### CONSIGNA A
Resume en forma de lista el párrafo del texto sobre San Pío X y la música litúrgica que comienza con «En un artículo anterior». Conserva sus datos principales.
### CONSIGNA B
Copia sin cambios el fragmento del texto sobre San Pío X y la música litúrgica que va desde "Hoy 22 de noviembre" hasta "proprio Tra le sollecitudini.".

San Pío X y la música litúrgica. 2- El motu proprio "Tra le sollecitudini"

Hoy 22 de noviembre se celebra Santa Cecilia, patrona de los músicos. Y tal día como hoy en 1903 San Pío X promulgó su famoso motu proprio Tra le sollecitudini. 

En un artículo anterior ya traté sobre el ambiente generalizado desde el siglo XIX en toda la Iglesia, que pedía una restauración de la música utilizada en el culto. Ciertamente en las décadas anteriores se había producido una de las cíclicas desviaciones respecto a la norma en lo tocante a la música sacra. La norma desde siempre ha sido que la música utilizada en el culto debe expresar la sacralidad de la liturgia, evitando concomitancias con el estilo profano que la puedan diluir o debilitar. En ese momento, los comienzos del siglo XX, el influjo desacralizador adoptaba la forma concreta del estilo usado en los teatros de ópera.

### Anotaciones de los elementos de la página
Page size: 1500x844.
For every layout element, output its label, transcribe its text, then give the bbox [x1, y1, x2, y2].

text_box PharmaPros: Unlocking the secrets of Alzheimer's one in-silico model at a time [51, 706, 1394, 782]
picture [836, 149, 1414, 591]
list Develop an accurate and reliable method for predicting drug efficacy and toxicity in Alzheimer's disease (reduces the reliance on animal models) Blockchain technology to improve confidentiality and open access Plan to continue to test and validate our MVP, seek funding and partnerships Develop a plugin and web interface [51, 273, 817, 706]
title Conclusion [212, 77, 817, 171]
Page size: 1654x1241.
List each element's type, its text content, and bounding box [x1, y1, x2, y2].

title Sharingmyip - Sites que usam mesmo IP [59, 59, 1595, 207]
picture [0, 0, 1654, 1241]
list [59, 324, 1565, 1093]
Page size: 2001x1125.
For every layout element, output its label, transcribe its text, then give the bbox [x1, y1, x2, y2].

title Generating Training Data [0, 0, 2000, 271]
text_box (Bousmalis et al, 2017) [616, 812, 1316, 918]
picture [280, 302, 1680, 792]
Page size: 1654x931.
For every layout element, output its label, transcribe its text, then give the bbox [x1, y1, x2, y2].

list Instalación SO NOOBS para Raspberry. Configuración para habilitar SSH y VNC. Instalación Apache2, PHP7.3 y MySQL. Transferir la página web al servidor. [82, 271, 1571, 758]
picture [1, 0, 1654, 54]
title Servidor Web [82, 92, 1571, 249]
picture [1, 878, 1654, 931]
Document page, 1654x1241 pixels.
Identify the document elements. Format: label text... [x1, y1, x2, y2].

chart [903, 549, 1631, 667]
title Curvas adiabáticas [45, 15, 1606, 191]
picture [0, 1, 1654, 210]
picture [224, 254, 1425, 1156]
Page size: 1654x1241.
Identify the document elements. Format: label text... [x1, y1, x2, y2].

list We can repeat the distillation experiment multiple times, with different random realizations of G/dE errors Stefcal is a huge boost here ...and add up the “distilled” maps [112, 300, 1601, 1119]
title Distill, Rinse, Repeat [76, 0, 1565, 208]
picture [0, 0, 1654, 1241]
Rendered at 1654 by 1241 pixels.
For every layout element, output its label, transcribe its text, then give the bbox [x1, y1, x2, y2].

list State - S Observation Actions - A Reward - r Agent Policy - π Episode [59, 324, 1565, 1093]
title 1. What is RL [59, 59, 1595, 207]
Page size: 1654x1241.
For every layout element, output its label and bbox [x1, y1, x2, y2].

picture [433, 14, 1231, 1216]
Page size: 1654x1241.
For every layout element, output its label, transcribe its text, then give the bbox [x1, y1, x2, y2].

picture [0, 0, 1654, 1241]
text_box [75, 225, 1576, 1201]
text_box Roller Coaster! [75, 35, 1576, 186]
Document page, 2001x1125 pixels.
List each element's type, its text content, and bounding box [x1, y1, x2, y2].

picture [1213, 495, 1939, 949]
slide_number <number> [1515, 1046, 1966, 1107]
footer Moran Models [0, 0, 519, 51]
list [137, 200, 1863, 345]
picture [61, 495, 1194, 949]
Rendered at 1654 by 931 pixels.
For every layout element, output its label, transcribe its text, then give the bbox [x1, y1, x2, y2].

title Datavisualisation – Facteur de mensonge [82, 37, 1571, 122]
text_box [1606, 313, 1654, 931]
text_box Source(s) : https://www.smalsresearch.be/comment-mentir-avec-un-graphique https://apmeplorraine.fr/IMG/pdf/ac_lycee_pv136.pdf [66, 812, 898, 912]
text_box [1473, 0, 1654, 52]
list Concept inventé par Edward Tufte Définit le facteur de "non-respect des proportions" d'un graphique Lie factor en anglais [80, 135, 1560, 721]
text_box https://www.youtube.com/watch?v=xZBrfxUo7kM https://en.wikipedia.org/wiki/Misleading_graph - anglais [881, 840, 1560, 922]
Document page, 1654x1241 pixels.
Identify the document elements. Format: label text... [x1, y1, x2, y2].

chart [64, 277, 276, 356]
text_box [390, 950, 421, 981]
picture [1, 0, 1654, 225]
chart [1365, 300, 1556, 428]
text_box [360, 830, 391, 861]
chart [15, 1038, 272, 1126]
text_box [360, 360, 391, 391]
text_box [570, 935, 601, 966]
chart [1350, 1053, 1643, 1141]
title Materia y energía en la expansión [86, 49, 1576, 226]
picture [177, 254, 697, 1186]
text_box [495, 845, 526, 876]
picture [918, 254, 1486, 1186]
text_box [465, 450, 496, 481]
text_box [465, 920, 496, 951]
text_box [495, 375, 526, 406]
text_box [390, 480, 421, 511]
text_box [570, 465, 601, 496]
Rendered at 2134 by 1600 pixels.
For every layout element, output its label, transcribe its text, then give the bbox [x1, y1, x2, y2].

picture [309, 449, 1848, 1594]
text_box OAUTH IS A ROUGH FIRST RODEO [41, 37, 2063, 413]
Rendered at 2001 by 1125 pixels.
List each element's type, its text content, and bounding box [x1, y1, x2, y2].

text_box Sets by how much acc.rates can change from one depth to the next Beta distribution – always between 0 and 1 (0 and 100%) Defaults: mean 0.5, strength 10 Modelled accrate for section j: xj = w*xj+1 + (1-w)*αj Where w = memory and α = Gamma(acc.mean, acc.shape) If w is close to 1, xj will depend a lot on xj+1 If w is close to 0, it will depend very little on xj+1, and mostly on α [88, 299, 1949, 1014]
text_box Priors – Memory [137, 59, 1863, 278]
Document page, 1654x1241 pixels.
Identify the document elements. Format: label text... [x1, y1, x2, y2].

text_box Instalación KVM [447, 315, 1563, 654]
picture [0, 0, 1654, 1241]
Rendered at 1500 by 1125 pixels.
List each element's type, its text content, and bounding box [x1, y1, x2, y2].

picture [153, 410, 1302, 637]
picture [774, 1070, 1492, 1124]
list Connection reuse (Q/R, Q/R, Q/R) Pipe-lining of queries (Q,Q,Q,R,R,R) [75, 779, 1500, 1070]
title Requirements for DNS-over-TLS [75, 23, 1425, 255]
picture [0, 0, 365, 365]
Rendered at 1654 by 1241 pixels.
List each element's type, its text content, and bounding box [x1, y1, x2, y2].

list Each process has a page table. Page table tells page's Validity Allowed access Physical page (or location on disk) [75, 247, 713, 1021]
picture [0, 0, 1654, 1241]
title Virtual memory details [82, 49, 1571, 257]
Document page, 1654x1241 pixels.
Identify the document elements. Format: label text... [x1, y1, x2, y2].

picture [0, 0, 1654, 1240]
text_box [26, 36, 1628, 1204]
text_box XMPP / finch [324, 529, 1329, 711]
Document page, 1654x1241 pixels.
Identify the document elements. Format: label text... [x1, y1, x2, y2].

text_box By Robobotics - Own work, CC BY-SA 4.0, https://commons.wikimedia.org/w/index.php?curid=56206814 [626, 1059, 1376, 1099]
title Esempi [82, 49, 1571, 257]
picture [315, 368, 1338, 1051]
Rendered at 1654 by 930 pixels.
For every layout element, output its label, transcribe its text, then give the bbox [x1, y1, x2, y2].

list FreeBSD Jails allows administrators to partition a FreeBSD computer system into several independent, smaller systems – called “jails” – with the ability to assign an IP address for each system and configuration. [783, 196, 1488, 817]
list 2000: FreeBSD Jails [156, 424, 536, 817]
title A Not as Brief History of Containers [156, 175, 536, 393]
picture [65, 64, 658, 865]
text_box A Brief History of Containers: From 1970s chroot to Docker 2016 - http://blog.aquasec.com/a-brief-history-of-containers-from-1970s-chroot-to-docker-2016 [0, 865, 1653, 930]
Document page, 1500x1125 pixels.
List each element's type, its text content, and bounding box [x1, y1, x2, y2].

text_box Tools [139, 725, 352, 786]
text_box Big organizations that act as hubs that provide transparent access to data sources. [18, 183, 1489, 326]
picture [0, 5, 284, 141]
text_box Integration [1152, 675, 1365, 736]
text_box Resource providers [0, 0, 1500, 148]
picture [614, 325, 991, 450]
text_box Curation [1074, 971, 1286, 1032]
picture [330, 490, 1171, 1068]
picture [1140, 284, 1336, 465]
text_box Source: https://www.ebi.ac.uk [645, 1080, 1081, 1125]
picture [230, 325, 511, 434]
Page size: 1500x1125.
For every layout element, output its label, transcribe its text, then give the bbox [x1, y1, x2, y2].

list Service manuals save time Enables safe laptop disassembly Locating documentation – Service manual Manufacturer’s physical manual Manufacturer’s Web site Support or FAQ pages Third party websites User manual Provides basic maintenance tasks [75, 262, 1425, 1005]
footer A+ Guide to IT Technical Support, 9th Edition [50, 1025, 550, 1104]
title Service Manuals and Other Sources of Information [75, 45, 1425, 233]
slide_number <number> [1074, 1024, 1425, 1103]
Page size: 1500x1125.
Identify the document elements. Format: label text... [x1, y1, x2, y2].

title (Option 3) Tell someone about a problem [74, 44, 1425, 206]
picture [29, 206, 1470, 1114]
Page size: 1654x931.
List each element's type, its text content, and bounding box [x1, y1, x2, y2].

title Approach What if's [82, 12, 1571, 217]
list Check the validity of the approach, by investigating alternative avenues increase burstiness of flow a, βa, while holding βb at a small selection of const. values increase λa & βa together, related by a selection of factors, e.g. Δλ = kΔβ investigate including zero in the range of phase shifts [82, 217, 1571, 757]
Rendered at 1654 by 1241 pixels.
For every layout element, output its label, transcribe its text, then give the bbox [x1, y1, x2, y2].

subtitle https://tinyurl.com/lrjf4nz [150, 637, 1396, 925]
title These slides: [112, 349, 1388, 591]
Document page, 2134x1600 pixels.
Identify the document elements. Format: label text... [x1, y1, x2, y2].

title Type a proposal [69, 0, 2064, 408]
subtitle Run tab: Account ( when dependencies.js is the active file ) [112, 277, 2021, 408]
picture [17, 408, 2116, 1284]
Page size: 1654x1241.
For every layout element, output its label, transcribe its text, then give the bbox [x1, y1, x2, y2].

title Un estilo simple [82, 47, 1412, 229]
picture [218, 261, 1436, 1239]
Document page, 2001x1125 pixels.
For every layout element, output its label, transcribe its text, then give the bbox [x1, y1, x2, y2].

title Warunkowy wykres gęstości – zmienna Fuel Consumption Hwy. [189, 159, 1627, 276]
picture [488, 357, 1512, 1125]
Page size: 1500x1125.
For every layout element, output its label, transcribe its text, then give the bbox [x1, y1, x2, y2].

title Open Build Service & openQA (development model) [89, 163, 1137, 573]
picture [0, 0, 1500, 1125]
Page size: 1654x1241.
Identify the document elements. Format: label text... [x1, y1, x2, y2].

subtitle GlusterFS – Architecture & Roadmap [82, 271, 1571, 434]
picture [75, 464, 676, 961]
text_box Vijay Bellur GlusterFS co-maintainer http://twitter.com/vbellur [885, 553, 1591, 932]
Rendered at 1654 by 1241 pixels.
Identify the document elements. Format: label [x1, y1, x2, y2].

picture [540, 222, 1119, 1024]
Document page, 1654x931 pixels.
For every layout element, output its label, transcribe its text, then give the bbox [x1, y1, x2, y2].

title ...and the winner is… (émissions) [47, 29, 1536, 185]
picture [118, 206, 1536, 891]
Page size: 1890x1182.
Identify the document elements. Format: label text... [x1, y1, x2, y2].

### RESPUESTA A
- Un artículo anterior ya abordó el ambiente generalizado en la Iglesia desde el siglo XIX, que pedía restaurar la música del culto.
- En las décadas anteriores se produjo una de las desviaciones cíclicas respecto a la norma sobre la música sacra.
- Según esa norma, la música del culto debe expresar la sacralidad de la liturgia y evitar concomitancias con el estilo profano.
- A comienzos del siglo XX, el influjo desacralizador tomaba la forma del estilo de los teatros de ópera.

### RESPUESTA B
Hoy 22 de noviembre se celebra Santa Cecilia, patrona de los músicos. Y tal día como hoy en 1903 San Pío X promulgó su famoso motu proprio Tra le sollecitudini.